Faster than the Blink of a Corrected Eye
This type of subject recognition isn’t just happening on the editing side, of course. Camera manufacturers are using these technologies to help you when you’re shooting. Today’s cameras identify faces to track focus, even locking onto individual eyes with some models. And some software use predictive algorithms to anticipate the direction of action in a scene to maintain focus, or to stay locked on a moving person even if they turn their head and hide their face.
The forefront of these advancements is happening not in DSLRs or mirrorless cameras, but in smartphones. Apple’s Face ID feature, for example, uses facial recognition as a security measure to unlock an iPhone or iPad Pro, but the same cameras that identify the face also judge its depth in the scene and distance from the camera lens. That data is used to create a live mask to selectively blur the background and simulate a shallower depth of field.
And yet, that’s still surface-level technology. The latest flagship phones from the major manufacturers include night modes that boost the amount of visible light to illuminate dark scenes. Typically, that would be accomplished by leaving the shutter open longer, but that creates blurry results unless the camera is locked down on a tripod. So instead, the phones use a variety of technologies to capture several exposures at different speeds, then piece together fragments from each shot and blend them together to create a sharp, better-lit photo.
Even photos shot in daylight are often composites assembled by the phone’s silicon and bits. Apple’s Smart HDR feature automatically merges exposures to balance a scene’s lighting, resulting in photos where the foreground is discernable and the sky isn’t blown out to white.

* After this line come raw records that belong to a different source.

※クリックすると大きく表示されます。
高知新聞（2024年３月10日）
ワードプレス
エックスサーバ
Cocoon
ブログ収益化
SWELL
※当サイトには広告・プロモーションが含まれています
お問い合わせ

Due to software and dedicated processors, all of this happens in the blink of an eye—in fact, on some cameras, the shutter can wait until it detects that both eyes are in fact open.
What started as a way to easily pick out one’s relatives from an assortment of photos has evolved into technology that’s used every time we tap the shutter button on our phones. And we’re still in the early days of machine–learning-assisted photography.